De olho no eleitorado da Frente Nacional, o partido de extrema-direita de Marine Le Pen, o presidente-candidato Nicolas Sarkozy se apressou em dar demonstrações de firmeza. Além de orquestrar operações policiais com ampla cobertura midiática para identificar e prender possíveis cúmplices do atirador Mohamed Merah, o governo proibiu a viagem de seis imames convidados pelo Congresso Anual da União das Organizações Islâmicas da França (UOIF), uma das três grandes entidades islâmicas do país, próxima à Irmandade Muçulmana. Apesar de criada durante o governo Sarkozy, a organização é independente.

Antes mesmo dos assassinatos que chocaram o país, a referência feita por candidatos de todo o espectro político ao princípio de laicidade já era apontado por muçulmanos como um ataque velado ao Islã. Da polêmica sobre a identificação da carne halal (proveniente de animais abatidos segundo o ritual islâmico), lançada pela extrema-direita, ao projeto de lei proposto pela esquerda radical ampliando a proibição do uso de sinais religiosos — e consequentemente do véu islâmico — às babás que trabalham na própria casa, esse princípio fundamental da república francesa nem sempre mantinha seu significado original.

De acordo com a lei de 1905, "o Estado e o poder público devem estar separados das religiões e manter em relação a elas uma neutralidade imparcial. Esses dois meios estão a serviço de finalidades laicas, que são a liberdade de consciência de cada um e a igualdade de todos diante da lei, sem distinção de religião ou de convicção. Ao impor exigências de neutralidade religiosa aos cidadãos e não ao Estado, se ataca a liberdade de consciência, que é uma liberdade laica fundamental”, afirma Jean Baubérot, historiador especialista no tema e autor do ensaio A laicidade falsificada.

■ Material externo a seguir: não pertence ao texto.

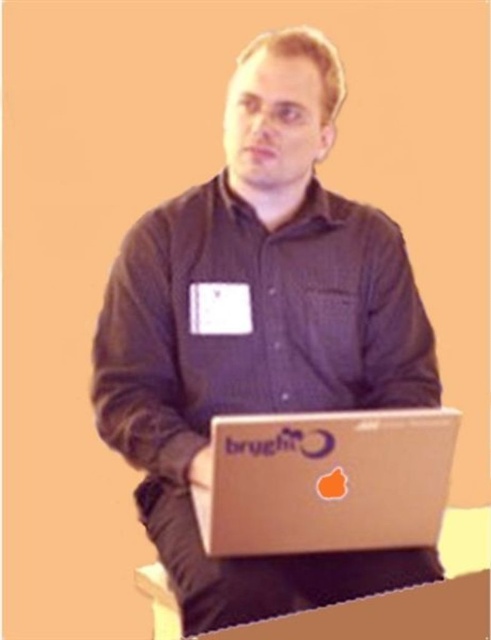
Which is in front, point (413, 340) or point (159, 580)?

Point (413, 340)

The height and width of the screenshot is (640, 491). Identify the location of matte black laptop at center. (258, 332).

Does point (280, 316) lie in front of point (437, 532)?

No.

Does point (246, 396) lie behind point (278, 497)?

That is True.

The width and height of the screenshot is (491, 640). Find the location of `matte black laptop at center`. matte black laptop at center is located at coordinates (258, 332).

Is silver metallic laptop at center positioned at the back of cardboard at lower center?

No, it is in front of cardboard at lower center.

Who is positioned more to the left, silver metallic laptop at center or cardboard at lower center?

cardboard at lower center

The image size is (491, 640). I want to click on silver metallic laptop at center, so click(325, 481).

Where is `silver metallic laptop at center`? This screenshot has height=640, width=491. silver metallic laptop at center is located at coordinates (325, 481).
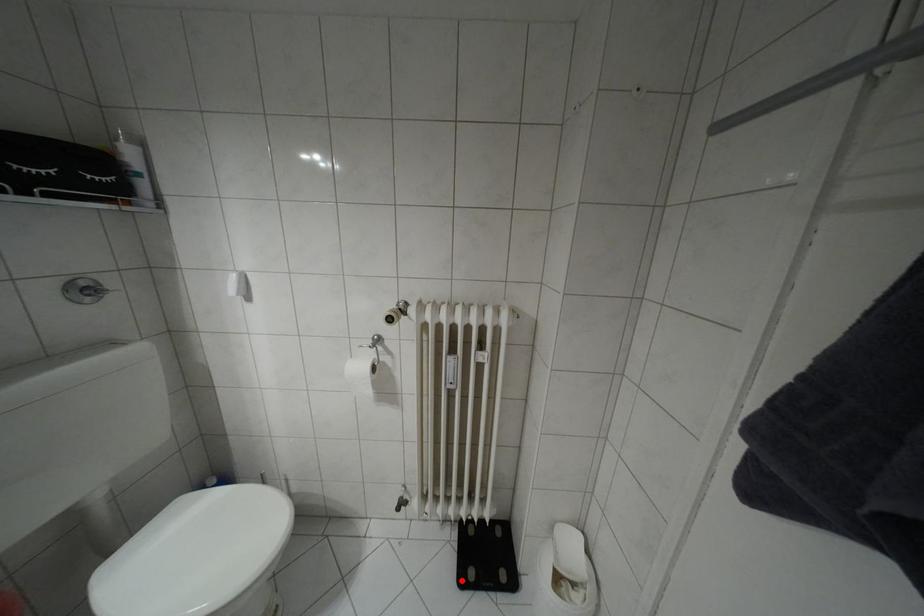
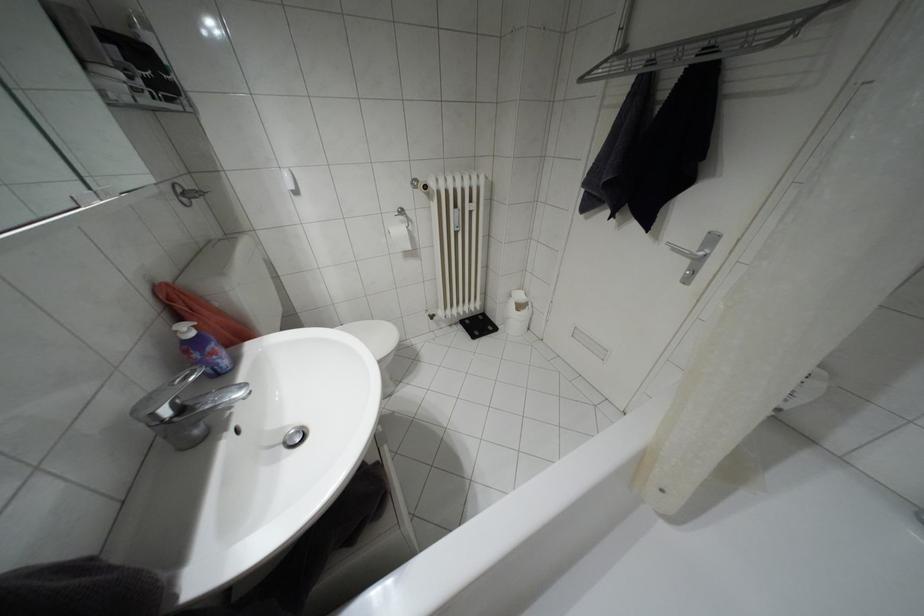
Locate, in the second image, the point that corresponds to the highlighted location in the first image.

(472, 336)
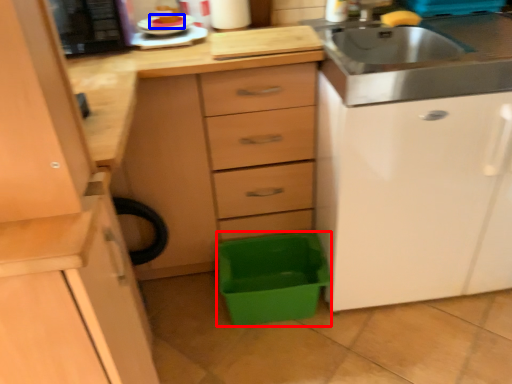
Question: Among these objects, which one is farthest to the camera, storage box (highlighted by a red box) or food (highlighted by a blue box)?

Choices:
 (A) storage box
 (B) food

Answer: (A)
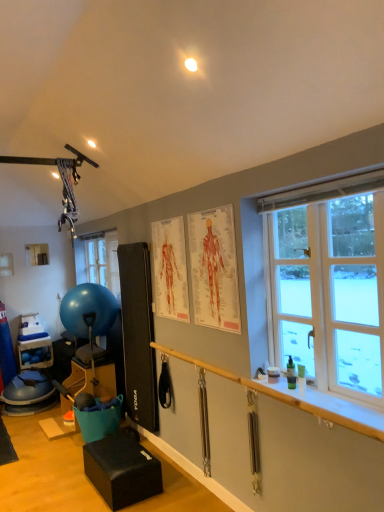
Question: From the image's perspective, is white glass window at right positioned above or below blue rubber ball at left?

Choices:
 (A) above
 (B) below

Answer: (A)

Question: Considering the positions of point (375, 236) and point (115, 312), is point (375, 236) closer or farther from the camera than point (115, 312)?

Choices:
 (A) farther
 (B) closer

Answer: (B)

Question: Considering the real-world distances, which object is closest to the white plastic window sill at lower right?

Choices:
 (A) blue plastic bucket at lower left
 (B) wooden rail at lower right
 (C) blue rubber ball at left
 (D) black leather cushion at lower center, acting as the 2th furniture starting from the back
 (E) matte black exercise ball at left, arranged as the 2th furniture when viewed from the front

Answer: (B)

Question: Which is nearer to the white plastic window sill at lower right?

Choices:
 (A) black leather cushion at lower center, which ranks as the first furniture in right-to-left order
 (B) blue rubber ball at left
 (C) matte black exercise ball at left, which is the first furniture from back to front
 (D) blue plastic bucket at lower left
 (E) white glass window at right

Answer: (E)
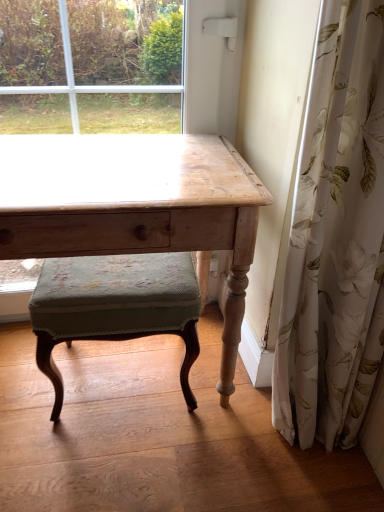
Question: Is the depth of wooden table at center less than that of white floral fabric at right?

Choices:
 (A) yes
 (B) no

Answer: (B)

Question: Is wooden table at center positioned far away from white floral fabric at right?

Choices:
 (A) yes
 (B) no

Answer: (B)

Question: From a real-world perspective, is wooden table at center beneath white floral fabric at right?

Choices:
 (A) no
 (B) yes

Answer: (B)

Question: Is wooden table at center touching white floral fabric at right?

Choices:
 (A) yes
 (B) no

Answer: (B)

Question: Is wooden table at center located outside white floral fabric at right?

Choices:
 (A) yes
 (B) no

Answer: (A)

Question: Is white floral fabric at right wider or thinner than wooden desk at center?

Choices:
 (A) thin
 (B) wide

Answer: (B)

Question: Which is correct: white floral fabric at right is inside wooden desk at center, or outside of it?

Choices:
 (A) outside
 (B) inside

Answer: (A)

Question: Considering the positions of point (332, 444) and point (162, 81), is point (332, 444) closer or farther from the camera than point (162, 81)?

Choices:
 (A) closer
 (B) farther

Answer: (A)

Question: Considering their positions, is white floral fabric at right located in front of or behind wooden desk at center?

Choices:
 (A) behind
 (B) front

Answer: (B)

Question: Is wooden table at center bigger or smaller than velvet green cushioned stool at center?

Choices:
 (A) big
 (B) small

Answer: (A)

Question: From a real-world perspective, is wooden table at center positioned above or below velvet green cushioned stool at center?

Choices:
 (A) above
 (B) below

Answer: (A)

Question: In terms of height, does wooden table at center look taller or shorter compared to velvet green cushioned stool at center?

Choices:
 (A) short
 (B) tall

Answer: (B)

Question: Do you think wooden table at center is within velvet green cushioned stool at center, or outside of it?

Choices:
 (A) outside
 (B) inside

Answer: (A)

Question: Relative to white floral fabric at right, is velvet green cushioned stool at center in front or behind?

Choices:
 (A) front
 (B) behind

Answer: (B)

Question: From a real-world perspective, is velvet green cushioned stool at center above or below white floral fabric at right?

Choices:
 (A) below
 (B) above

Answer: (A)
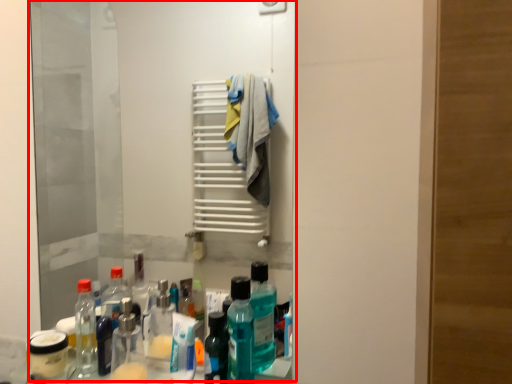
Question: Considering the relative positions of mirror (annotated by the red box) and bottle in the image provided, where is mirror (annotated by the red box) located with respect to the staircase?

Choices:
 (A) right
 (B) left

Answer: (B)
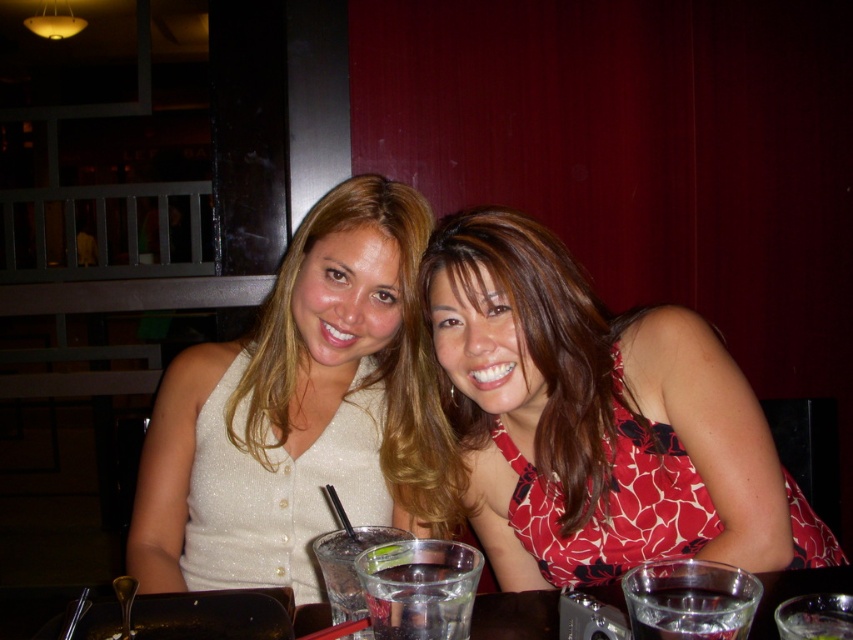
Is white glittery top at center in front of clear glass water at lower center?

No, white glittery top at center is behind clear glass water at lower center.

Does white glittery top at center have a greater width compared to clear glass water at lower center?

Yes.

In order to click on white glittery top at center in this screenshot , I will do click(299, 410).

Locate an element on the screen. This screenshot has width=853, height=640. white glittery top at center is located at coordinates (299, 410).

Which is above, white glittery top at center or red floral dress at center?

Positioned higher is white glittery top at center.

Image resolution: width=853 pixels, height=640 pixels. What do you see at coordinates (299, 410) in the screenshot? I see `white glittery top at center` at bounding box center [299, 410].

Who is more distant from viewer, (381, 240) or (695, 508)?

The point (381, 240) is more distant.

Locate an element on the screen. This screenshot has width=853, height=640. white glittery top at center is located at coordinates (299, 410).

Does white glittery top at center appear over matte white blouse at center?

No.

Does point (178, 422) come closer to viewer compared to point (416, 269)?

No, it is behind (416, 269).

Find the location of a particular element. This screenshot has height=640, width=853. white glittery top at center is located at coordinates (299, 410).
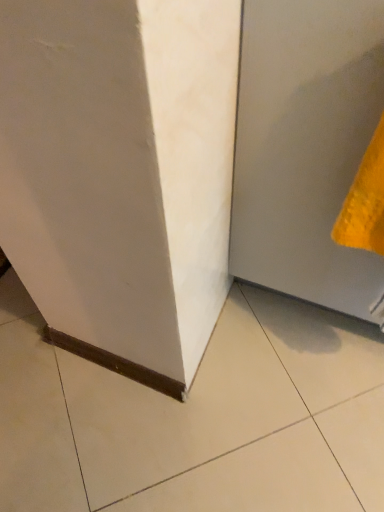
Question: Are matte gray door at lower right and yellow textured towel at right far apart?

Choices:
 (A) no
 (B) yes

Answer: (A)

Question: Does matte gray door at lower right come behind yellow textured towel at right?

Choices:
 (A) yes
 (B) no

Answer: (B)

Question: Can you confirm if matte gray door at lower right is positioned to the left of yellow textured towel at right?

Choices:
 (A) yes
 (B) no

Answer: (B)

Question: From a real-world perspective, is matte gray door at lower right over yellow textured towel at right?

Choices:
 (A) no
 (B) yes

Answer: (A)

Question: Is matte gray door at lower right taller than yellow textured towel at right?

Choices:
 (A) yes
 (B) no

Answer: (A)

Question: Can you confirm if matte gray door at lower right is shorter than yellow textured towel at right?

Choices:
 (A) yes
 (B) no

Answer: (B)

Question: Is yellow textured towel at right further to the viewer compared to matte gray door at lower right?

Choices:
 (A) yes
 (B) no

Answer: (A)

Question: Considering the relative positions of yellow textured towel at right and matte gray door at lower right in the image provided, is yellow textured towel at right to the left of matte gray door at lower right from the viewer's perspective?

Choices:
 (A) yes
 (B) no

Answer: (A)

Question: Is yellow textured towel at right with matte gray door at lower right?

Choices:
 (A) yes
 (B) no

Answer: (B)

Question: Can you confirm if yellow textured towel at right is shorter than matte gray door at lower right?

Choices:
 (A) no
 (B) yes

Answer: (B)

Question: Does yellow textured towel at right have a larger size compared to matte gray door at lower right?

Choices:
 (A) yes
 (B) no

Answer: (B)

Question: From a real-world perspective, is yellow textured towel at right physically above matte gray door at lower right?

Choices:
 (A) no
 (B) yes

Answer: (B)

Question: Is yellow textured towel at right spatially inside matte gray door at lower right, or outside of it?

Choices:
 (A) outside
 (B) inside

Answer: (B)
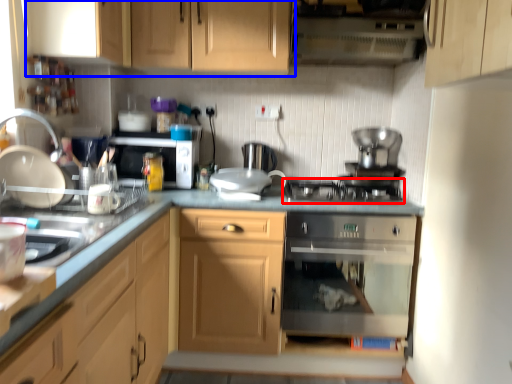
Question: Which object appears closest to the camera in this image, gas stove (highlighted by a red box) or cabinetry (highlighted by a blue box)?

Choices:
 (A) gas stove
 (B) cabinetry

Answer: (B)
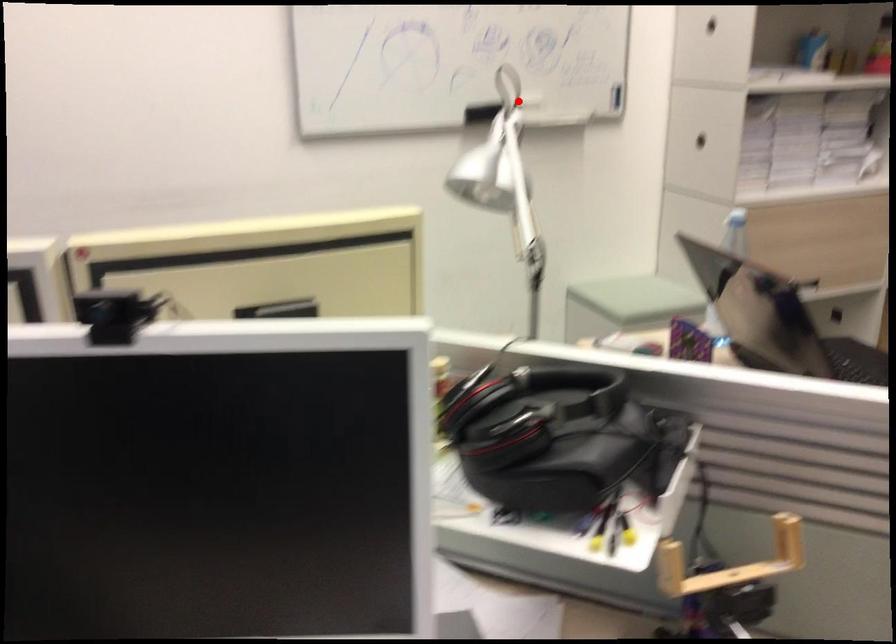
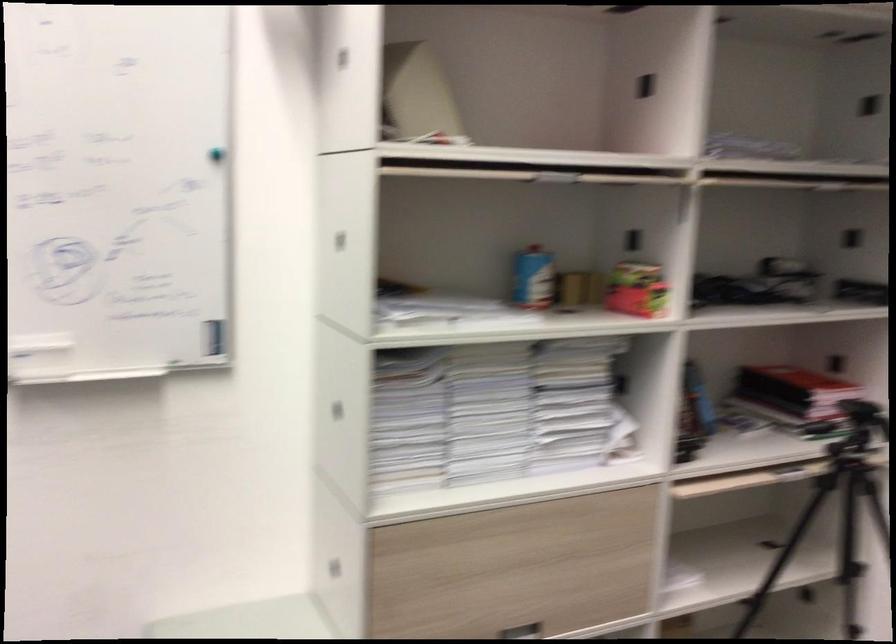
Question: I am providing you with two images of the same scene from different viewpoints. A red point is shown in image1. For the corresponding object point in image2, is it positioned nearer or farther from the camera?

Choices:
 (A) Nearer
 (B) Farther

Answer: (A)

“Desde o final de 2010, é Le Pen quem focaliza um pseudo-debate sobre a laicidade e define seus critérios. Sarkozy corre atrás do eleitorado da Frente Nacional e tende, portanto, a incorporar algumas de suas propostas. A esquerda, por sua vez, fica na defensiva”, conclui.

Para Samy Debah, presidente e fundador do Coletivo Contra a Islamofobia na França (CICF), é preciso que haja outros candidatos determinados a respeitar os valores da República, que digam que os muçulmanos são parte integrante da nação e que por isso devem ser protegidos como qualquer outro cidadão. “Tivemos já um exemplo, com as declarações de Jean-Luc Mélenchon [candidato da Frente de Esquerda]. Ele mostrou o discurso que todos devem ter sobre a islamofobia: o da união e não o da divisão.”

*Kênya Zanatta é correspondente do Opera Mundi em Paris.